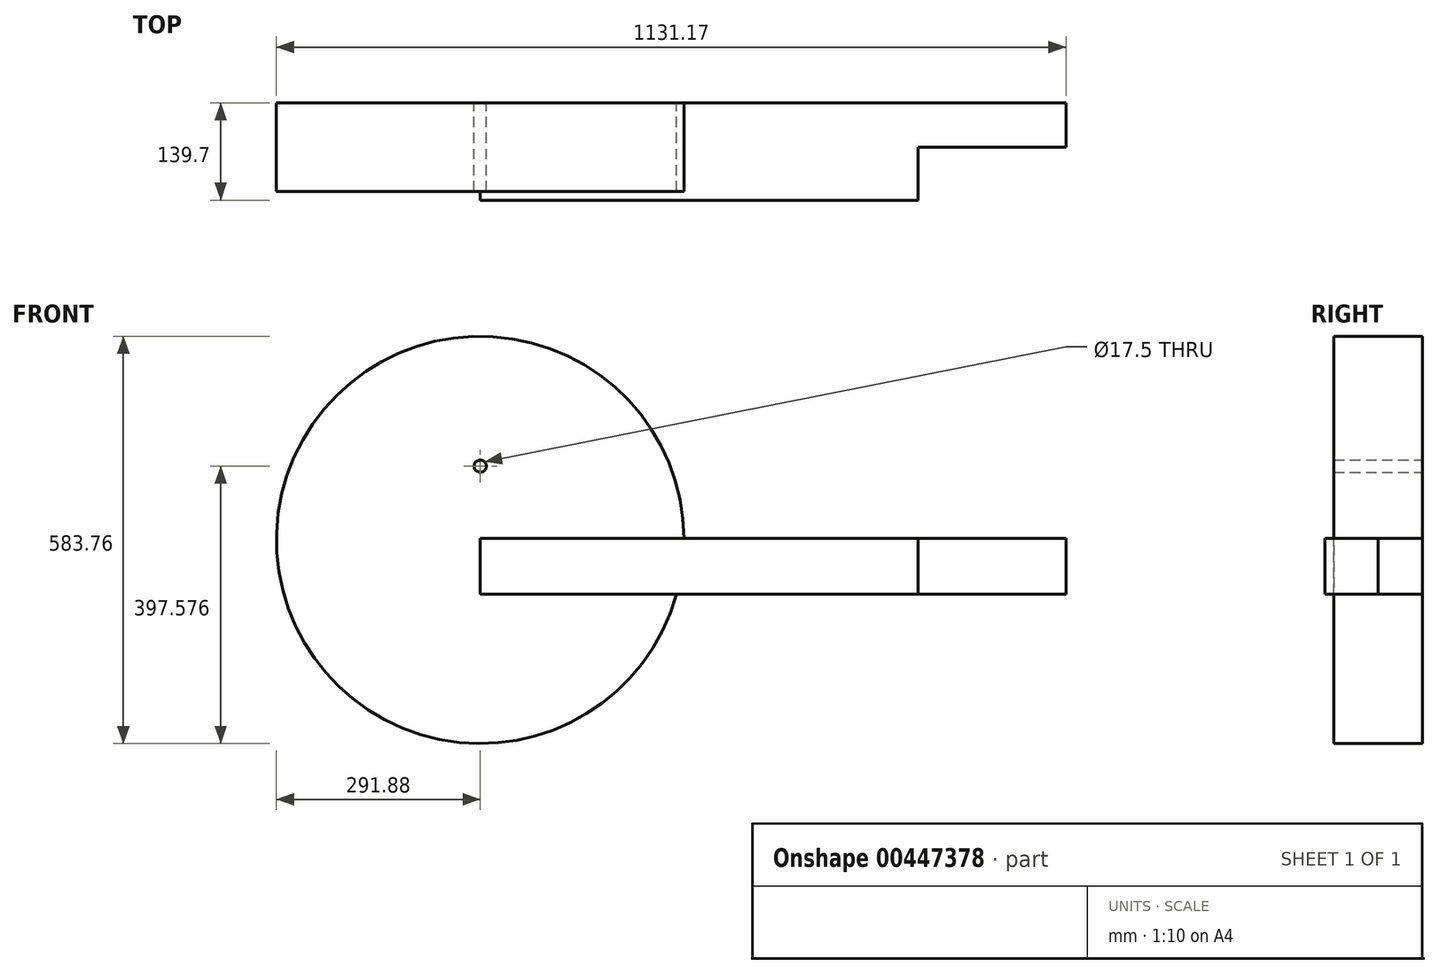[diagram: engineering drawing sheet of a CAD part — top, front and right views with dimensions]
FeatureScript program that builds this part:
annotation { "Feature Type Name" : "Feature", "Feature Type Description" : "" }
export const myFeature = defineFeature(function(context is Context, id is Id, definition is map)
    precondition{}
    {
        {
            var Q0;
            Q0=qCreatedBy(makeId("Front.planeOp"),FACE);
            var sketch = newSketch(context, id + "F0", { "sketchPlane" : qUnion([Q0])});
            skLineSegment(sketch, "E0.bottom", {"start": v(0, 218.92) * mm, "end": v(627.07, 218.92) * mm});
            skLineSegment(sketch, "E0.top", {"start": v(0, 298.96) * mm, "end": v(627.07, 298.96) * mm});
            skLineSegment(sketch, "E0.left", {"start": v(0, 218.92) * mm, "end": v(0, 298.96) * mm});
            skLineSegment(sketch, "E0.right", {"start": v(627.07, 218.92) * mm, "end": v(627.07, 298.96) * mm});
            skSolve(sketch);
        }
        {
            var Q0;
            Q0 = qSketchRegion(id + "F0", true);
            var sketch = newSketch(context, id + "F1", { "sketchPlane" : qUnion([Q0])});
            skCircle(sketch, "E1", {"center": v(0, 296.86) * mm, "radius": 291.88 * mm});
            skSolve(sketch);
        }
        {
            var Q0;
            {var subQ5=makeQuery(id+"F0.imprint","IMPRINT",EDGE,{"derivedFrom":sQuery(id+"F0.wireOp",EDGE,"E0.left")});Q0=makeQuery(id+"F1.imprint","IMPRINT",FACE,{"disambiguationData":[TD([[makeQuery(id+"F1.imprint","IMPRINT",EDGE,{"derivedFrom":subQ5}),1.0]])]});}
            extrude(context, id + "F2", {"entities" : qUnion([Q0]), "endBound" : BoundingType.SYMMETRIC, "depth" : 127 * mm});
        }
        {
            var Q0;
            Q0 = qSketchRegion(id + "F0", true);
            var Q1;
            Q1=makeQuery(id+"F0.imprint","IMPRINT",FACE,{"disambiguationData":[TD([[makeQuery(id+"F0.imprint","IMPRINT",EDGE,{"derivedFrom":sQuery(id+"F0.wireOp",EDGE,"E0.bottom")}),1.0]])]});
            extrude(context, id + "F3", {"entities" : qUnion([Q0, Q1]), "operationType" : NewBodyOperationType.ADD, "depth" : 76.2 * mm});
        }
        {
            var Q0;
            Q0=makeQuery(id+"F2.opExtrude","CAP_FACE",FACE,{"disambiguationData":[OSD([sQuery(id+"F0.wireOp",EDGE,"E0.bottom"),sQuery(id+"F0.wireOp",EDGE,"E0.top"),sQuery(id+"F0.wireOp",EDGE,"E0.left"),sQuery(id+"F1.wireOp",EDGE,"E1")])],"isStart":true});
            var sketch = newSketch(context, id + "F4", { "sketchPlane" : qUnion([Q0])});
            skCircle(sketch, "E2", {"center": v(0, 402.56) * mm, "radius": 60.6 * mm});
            skSolve(sketch);
        }
        {
            var Q0;
            Q0=sQuery(id+"F4.wireOp",VERTEX,"E2.center");
            var Q1;
            Q1=makeQuery(id+"F2.opExtrude","SWEPT_BODY",BODY,{"disambiguationData":[OSD([sQuery(id+"F0.wireOp",EDGE,"E0.bottom"),sQuery(id+"F0.wireOp",EDGE,"E0.top"),sQuery(id+"F0.wireOp",EDGE,"E0.left"),sQuery(id+"F1.wireOp",EDGE,"E1")])]});
            hole(context, id + "F5", {"style" : HoleStyle.SIMPLE, "endStyle" : HoleEndStyle.THROUGH, "standardTappedOrClearance" : lookupTablePath({ "fit" : "Normal", "standard" : "ISO", "engagement" : "75%", "pitch" : "2.5 mm", "size" : "M20", "type" : "Tapped" }), "standardBlindInLast" : lookupTablePath({ "fit" : "Standard", "standard" : "ISO", "engagement" : "75%", "pitch" : "2.5 mm", "size" : "M20", "type" : "Tapped" }), "holeDiameter" : 17.5 * mm, "showTappedDepth" : true, "isTappedThrough" : true, "tappedDepth" : 12.7 * mm, "tapClearance" : 3, "locations" : qUnion([Q0]), "scope" : qUnion([Q1]), "majorDiameter" : 20 * mm});
        }
        {
            var Q0;
            Q0=makeQuery(id+"F2.opExtrude","SWEPT_FACE",FACE,{"disambiguationData":[OSD([sQuery(id+"F0.wireOp",EDGE,"E0.left")])]});
            var sketch = newSketch(context, id + "F6", { "sketchPlane" : qUnion([Q0])});
            skSolve(sketch);
        }
        {
            var Q0;
            {var subQ0=sQuery(id+"F0.wireOp",EDGE,"E0.left");Q0=makeQuery(id+"F6.imprint","IMPRINT",FACE,{"disambiguationData":[TD([[makeQuery(id+"F6.imprint","IMPRINT",EDGE,{"derivedFrom":makeQuery(id+"F2.opExtrude","CAP_EDGE",EDGE,{"disambiguationData":[OSD([subQ0])],"isStart":true})}),1.0]])]});}
            extrude(context, id + "F7", {"entities" : qUnion([Q0]), "operationType" : NewBodyOperationType.ADD, "depth" : 839.3 * mm});
        }
    });
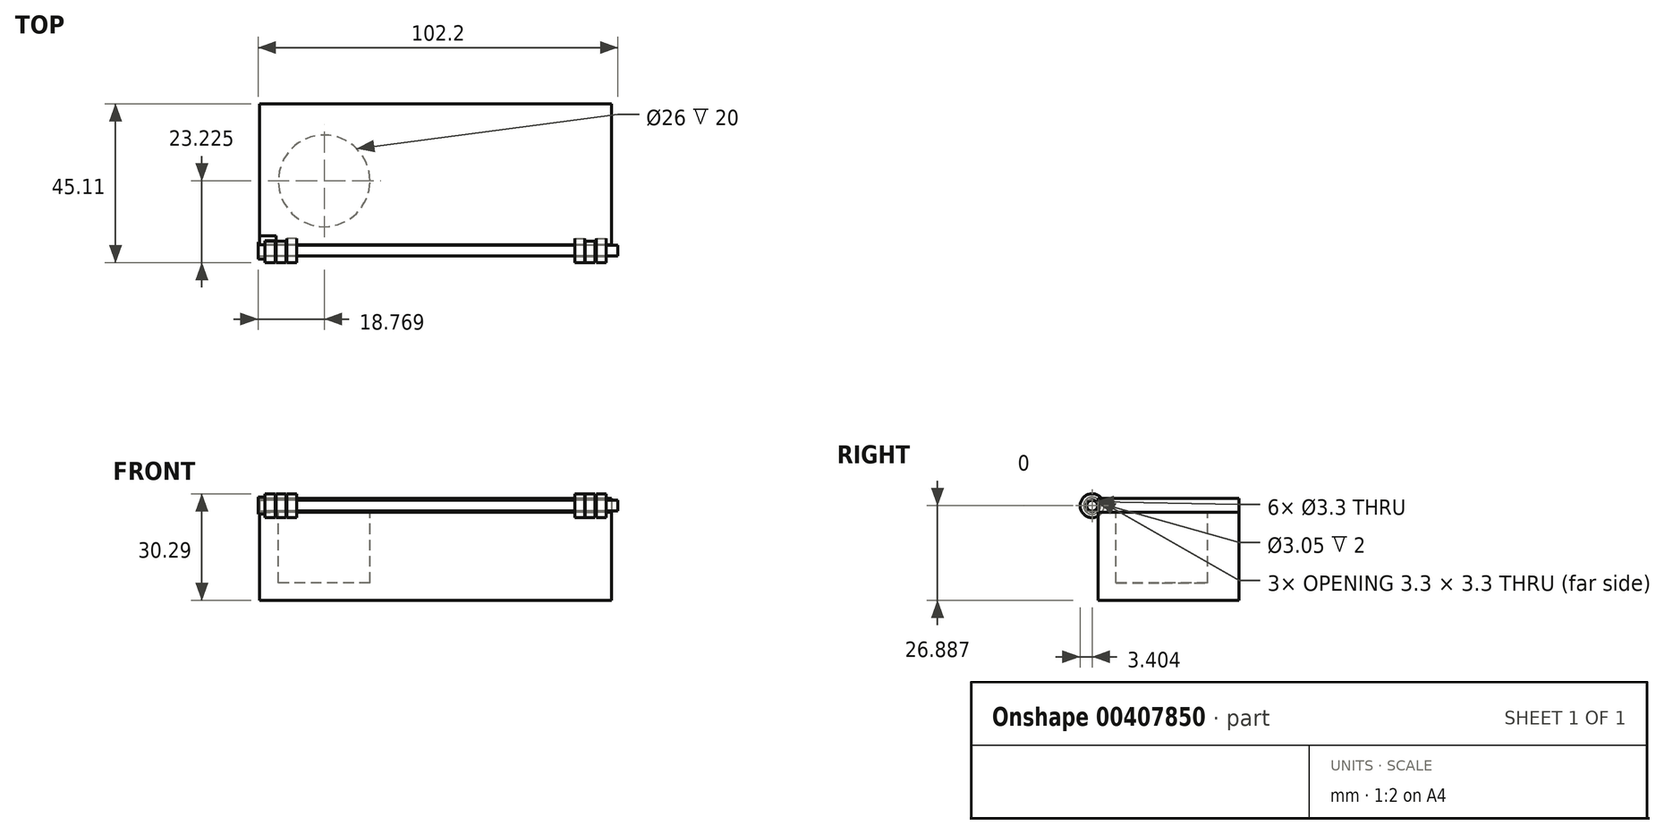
----
Consigne écrite
Repérez, s'il vous plaît, chaque ligne des enregistrements ci-dessus qui contient le mot « NewBodyOperationType » et recopiez-la. Respectez la casse.

Résultat obtenu
            extrude(context, id + "F3", {"entities" : qUnion([Q0, Q1]), "operationType" : NewBodyOperationType.ADD, "depth" : 76.2 * mm});
            extrude(context, id + "F7", {"entities" : qUnion([Q0]), "operationType" : NewBodyOperationType.ADD, "depth" : 839.3 * mm});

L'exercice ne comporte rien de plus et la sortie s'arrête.